Investigations revealed that a quarrel had erupted between the madrasa boarders and a group of seven teenage boys who entered the area to abuse drugs they had purchased. This altercation prompted the teens to set fire to the building. All seven troubled teens had been expelled from school following numerous serious disciplinary offenses. Additional factors included a firework assault against the madrasa boarders by the same teens and a dispute over the use of the futsal court between the two parties.

== Background ==
The fire started on the second and upper floors of the madrasa building and quickly spread throughout most of the structure, blocking the only entrance and trapping the occupants inside. Many windows were fitted with bolted grills, making it difficult for the occupants to escape. Neighbouring witnesses reported that they were awakened at dawn by the cries of the students trapped inside the building. Although they tried to save them, they were unable to do so because the fire spread rapidly, with many students still trapped behind the metal window grills. Those who survived managed to escape by jumping directly to the ground, while others fled through the building's water pipelines. The fire was finally contained by the fire department at around 6:40 a.m.

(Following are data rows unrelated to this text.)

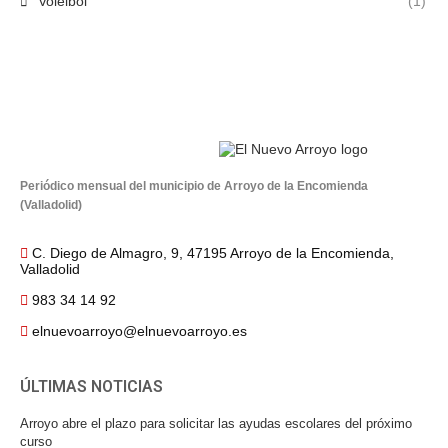
Voleibol
(1)
Periódico mensual del municipio de Arroyo de la Encomienda
(Valladolid)
C. Diego de Almagro, 9, 47195 Arroyo de la Encomienda,
Valladolid
983 34 14 92
elnuevoarroyo@elnuevoarroyo.es
ÚLTIMAS NOTICIAS
Arroyo abre el plazo para solicitar las ayudas escolares del próximo
curso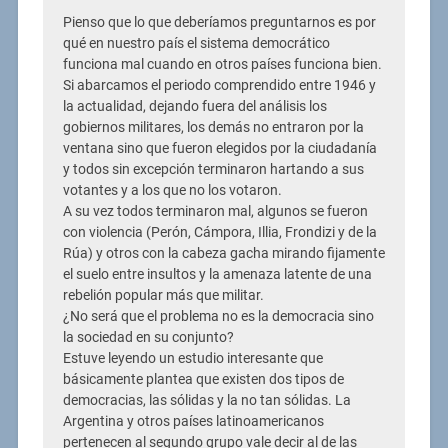
Pienso que lo que deberíamos preguntarnos es por
qué en nuestro país el sistema democrático
funciona mal cuando en otros países funciona bien.
Si abarcamos el periodo comprendido entre 1946 y
la actualidad, dejando fuera del análisis los
gobiernos militares, los demás no entraron por la
ventana sino que fueron elegidos por la ciudadanía
y todos sin excepción terminaron hartando a sus
votantes y a los que no los votaron.
A su vez todos terminaron mal, algunos se fueron
con violencia (Perón, Cámpora, Illia, Frondizi y de la
Rúa) y otros con la cabeza gacha mirando fijamente
el suelo entre insultos y la amenaza latente de una
rebelión popular más que militar.
¿No será que el problema no es la democracia sino
la sociedad en su conjunto?
Estuve leyendo un estudio interesante que
básicamente plantea que existen dos tipos de
democracias, las sólidas y la no tan sólidas. La
Argentina y otros países latinoamericanos
pertenecen al segundo grupo vale decir al de las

== Investigations and arrests ==
Investigations were conducted by police and firefighters to determine the cause of the fire. Initially, the firefighters thought it might be due to a short circuit, but after a full investigation and through CCTV footage outside the building, several suspects were identified as having infiltrated the area around 3:10 am. Other CCTV footage retrieved from the five nearest petrol stations showed the intruding suspects earlier buying petrol at one of the stations at 1:30 am on a Yamaha Lagenda motorcycle. Around seven suspects were identified by police to be involved, and most of them were apprehended on September 16, 2017, and detained at the Jinjang Police Station lock-up. Survivors were detained at the Ministry of Defence tent set up outside the madrasa before being placed in secret premises around Keramat on September 15. The number of survivors was also kept confidential, and only the closest relatives were allowed to enter the premises to protect them from being approached by the public. Kuala Lumpur Police Chief Amar Singh concluded in a special press conference that the suspects were believed to have committed the crime out of revenge due to incidents of taunting among the madrasa students and the suspects. According to him, six out of seven suspects tested positive for drugs, and two of them had previous criminal records related to rioting and stealing vehicles. All suspects were aged between 11 and 18 years old. On August 17, 2020, Muhammad Adli Shah Bin Mohd Yusry was found guilty of 23 counts of murder and was sentenced to detention at the pleasure of the Yang-Dipertuan Agong.

== Reactions ==
The tragedy gained considerable attention from the government, the public, and media abroad. Al Jazeera described the incident as "the most devastating fire in Malaysia since the beginning of the year".

=== Government ===
The tragedy was widely addressed by leaders from both political parties. Yang di-Pertuan Agong, Sultan Muhammad V, and Prime Minister Najib Razak visited the scene. Najib sent condolences to all the victims and urged all madrasas to comply with safety standards and regulations to prevent similar incidents in the future. Deputy Prime Minister Ahmad Zahid Hamidi was the first to arrive at the scene in the afternoon following the incident. He highlighted the lack of control and training in madrasas, which led to various issues such as fires, abuse, the establishment of illegal madrasas, and the appointment of unqualified teachers. Former Prime Minister Mahathir Mohamad expressed his disappointment, noting that no lessons seemed to have been learned from a similar incident in 1989.